Marc Andrews, program director for information management strategy at IBM, said OmniFind Yahoo! Edition is focused on simplicity and ease of use.

“We had been somewhat ignoring the low-end of the market,” he said. “The goal is to enable line of business owners in the department to take advantage of this technology. The challenge until now has always been the investment required to take advantage of enterprise search. There really was a requirement to get involvement from IT to get it integrated. This is something that they don’t necessarily need IT involvement from.”

Andrews said OmniFind Yahoo! Edition differs from enterprise search tools like GoogleBox (currenly offered by Cognos) because it is a free tool and includes significant telephone customer support resources. It also doesn’t require any proprietary hardware.

“This is something for departments within large organizations and SMBs who wanted a way to get quickly up and running with that phase one approach,” he said. “It’s an easy onramp or entry point to search.”
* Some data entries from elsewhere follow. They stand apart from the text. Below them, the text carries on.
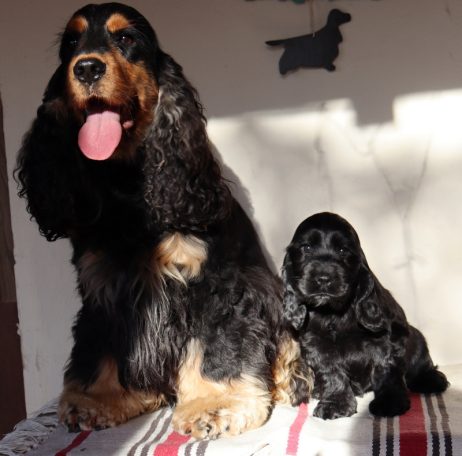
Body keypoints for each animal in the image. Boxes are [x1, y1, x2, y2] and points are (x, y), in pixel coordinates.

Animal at [15, 3, 310, 438]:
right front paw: (97, 400)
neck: (128, 185)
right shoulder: (104, 287)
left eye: (126, 38)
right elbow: (100, 345)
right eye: (70, 43)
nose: (86, 68)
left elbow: (215, 346)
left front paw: (214, 404)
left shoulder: (220, 285)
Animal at [282, 212, 448, 419]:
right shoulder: (316, 345)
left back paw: (431, 379)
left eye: (343, 250)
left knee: (421, 364)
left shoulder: (386, 341)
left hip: (416, 338)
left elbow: (386, 371)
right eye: (307, 248)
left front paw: (389, 403)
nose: (324, 279)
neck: (334, 312)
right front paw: (335, 404)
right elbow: (331, 373)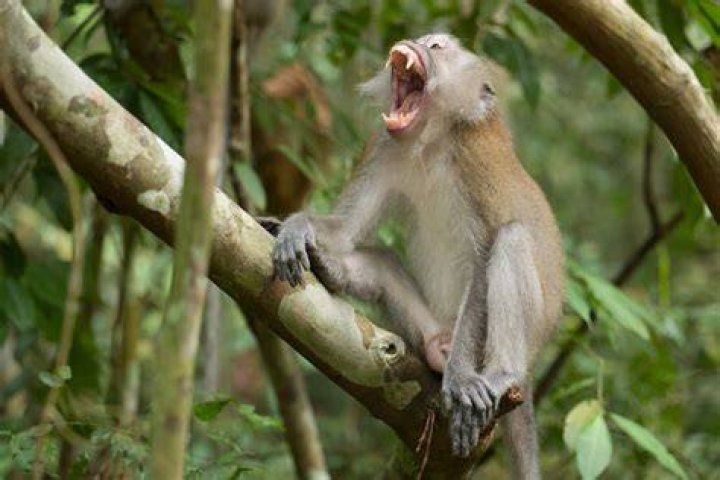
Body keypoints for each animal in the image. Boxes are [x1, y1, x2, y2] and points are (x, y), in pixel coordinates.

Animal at [272, 33, 564, 478]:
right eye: (426, 39)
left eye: (438, 46)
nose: (414, 42)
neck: (432, 141)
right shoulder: (383, 146)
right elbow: (346, 231)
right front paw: (296, 228)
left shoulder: (474, 158)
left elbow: (483, 260)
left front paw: (460, 379)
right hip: (432, 326)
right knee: (383, 260)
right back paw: (332, 270)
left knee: (511, 239)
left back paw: (499, 373)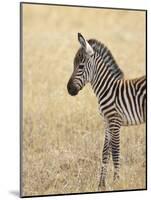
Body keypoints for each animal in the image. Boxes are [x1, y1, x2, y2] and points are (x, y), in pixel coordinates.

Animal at [66, 32, 146, 189]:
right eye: (73, 65)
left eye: (81, 66)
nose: (69, 89)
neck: (107, 88)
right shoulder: (107, 122)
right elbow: (105, 152)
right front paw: (101, 184)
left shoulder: (115, 121)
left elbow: (115, 151)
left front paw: (116, 182)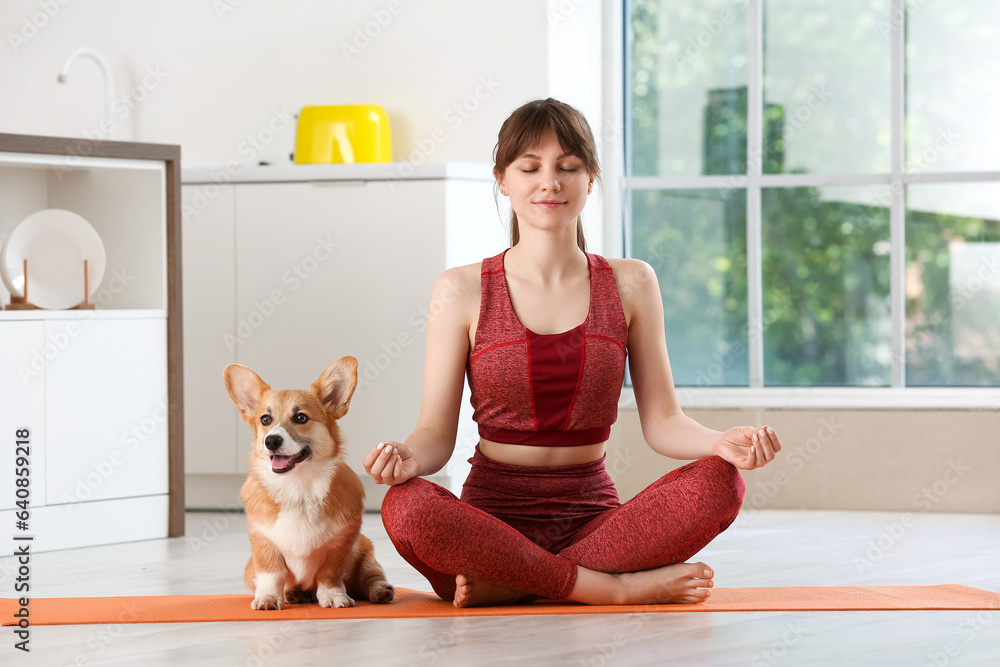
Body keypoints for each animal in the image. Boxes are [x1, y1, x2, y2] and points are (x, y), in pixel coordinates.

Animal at [225, 360, 392, 612]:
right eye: (265, 420)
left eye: (301, 418)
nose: (271, 441)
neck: (298, 487)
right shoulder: (264, 543)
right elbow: (272, 573)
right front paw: (268, 597)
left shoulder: (340, 545)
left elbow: (329, 575)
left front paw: (334, 596)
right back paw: (292, 593)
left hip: (365, 552)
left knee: (370, 577)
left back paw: (381, 591)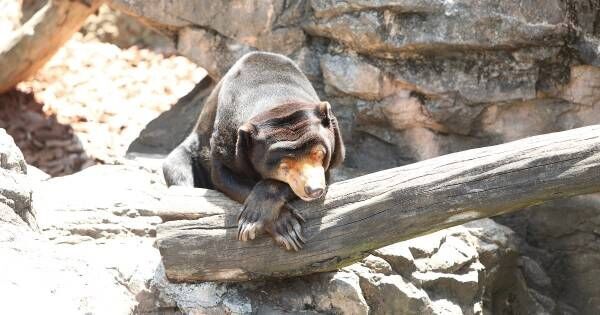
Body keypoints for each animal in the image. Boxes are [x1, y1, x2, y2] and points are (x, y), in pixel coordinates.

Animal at [162, 53, 344, 253]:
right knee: (176, 168)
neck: (275, 97)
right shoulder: (227, 141)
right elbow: (223, 175)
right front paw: (282, 226)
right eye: (283, 164)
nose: (314, 190)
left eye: (319, 153)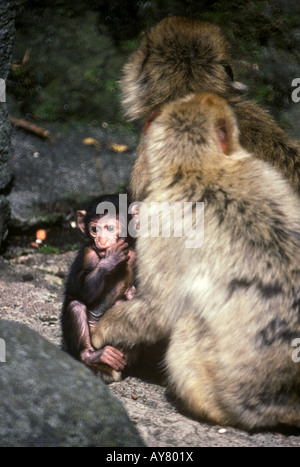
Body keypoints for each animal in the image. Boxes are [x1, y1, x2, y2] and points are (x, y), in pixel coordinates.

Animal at [91, 94, 300, 432]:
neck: (199, 168)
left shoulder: (160, 221)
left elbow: (157, 311)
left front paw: (101, 332)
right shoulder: (265, 172)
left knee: (187, 322)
IBM is hoping those customers will eventually show an interest in the more advanced search features of its more advanced products, which could also seed the market for Nstein, which offers an Ntelligent Search application to connect with IBM WebSphere Information Integrator (WebSphere II) OmniFind Edition.

“I think it makes a lot of sense,” said LeMay. “The way the product is developed so far, it will be easy to extend the functionality from the basis that exists today. This version has limitations in terms of documents and file formats, but the comments from our search experts are that it’s very simple to manage, just enough of the features for companies that would want to install it on their intranet and make it the search for that.”

Spokespeople for Yahoo! did not respond to interview requests at press time.